The Excel file is available on my website here.

Posted by: PatHMV at March 28, 2006 09:44 PM

Brian, the logical fallacy occurs here, where you said: But you have additional data, so your choice can be more informed. You know that there's a 2/3 chance that you first choice was wrong.

THAT IS NOT NEW INFORMATION. You knew before you picked that the reveal would be of an empty shell. Revealing it provides no new information, at all.

Posted by: PatHMV at March 28, 2006 09:47 PM

Your methodology is wrong, Pat, in the initial assumption of ANY randomness in the reveals. You shouldn't be selectively eliminating reveals in your model at all. You should be ignoring them entirely. By making that assumption in your model, your results include "reveals" where the shell was picked randomly, but was empty, and "reveals" where the one-set shell was picked, and the cross-set of the two.
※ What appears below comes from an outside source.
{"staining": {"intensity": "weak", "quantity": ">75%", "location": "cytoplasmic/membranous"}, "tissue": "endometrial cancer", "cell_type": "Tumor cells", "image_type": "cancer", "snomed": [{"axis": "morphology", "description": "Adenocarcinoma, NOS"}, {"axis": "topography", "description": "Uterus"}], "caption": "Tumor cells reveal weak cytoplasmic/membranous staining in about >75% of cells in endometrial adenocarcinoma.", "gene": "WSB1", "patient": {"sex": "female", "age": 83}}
But the shell "revealed" is NOT random. Not even remotely. ALL of the potential positive reveals have been eliminated by the base assumptions, while not altering the distributions. Since they're not informative, they don't count.

Re-play: You get a choice of one out of three. Now, having chosen and without a reveal, what are your odds? Would you swap your one shell right now for the other two? You know at least one of them is empty, and nothing more. Then one of those is turned and is empty, but the turner knows where the pea is, and will NEVER turn a positive. What useful info have you gained that changes the odds? None. You're still choosing between the one-shell and two-shell sets.

Posted by: Tully at March 28, 2006 11:29 PM

No, you're not. Because you know that, no matter which one you pick, the turner is going to reveal an empty shell.

My methodology accounted for the selectivity of the reveal by eliminating all random reveals which revealed the pea, along with all random reveals which resulted in picking the shell already chosen by the user. In other words, in the end, the randomness of the reveals in my methodology was to randomly pick between one of the two empty shells. I did eliminate all of the potentially positive reveals. My spreadsheet looks at the actual odds of picking the right shell WHEN a shell is revealed meeting 2 criteria: (1) the reveal is not the shell with the pea, and (2) the reveal is not the shell chosen by the player. If you can show me a spreadsheet with a different methodology and a different result, please do.

The players choice, from the beginning, is only between 2 shells: the shell with the pea in it, and the empty shell which will not be revealed by the turner. Go back and look at my X, Y, Z argument above.

Posted by: PatHMV at March 29, 2006 12:09 AM

Pat,

As Tully point out, you simulation doesn't give the right results because it doesn't properly simulate the scenario. Your problem is not really a misunderstanding of simple probability, it's a problem of conceptualization.

I hereby challenege you to find a willing friend to do this following simulation. I will even drive down to Lousisiana and do it with you, if you'll buy me dinner. Bear in mind that this is what I had to do myself to convince me that the reasoning your are sticking with is indeed mistaken.

Here's how to do the simulation. Find a friend. Get 3 unmarked playing cards, 2 kings and 1 queen. Play "find the queen." Do a minimum of 100 trials, each of them as follows:

•Your friend mixes up the 3 cards without looking at them and places them face down. You pick a card, setting it to one side.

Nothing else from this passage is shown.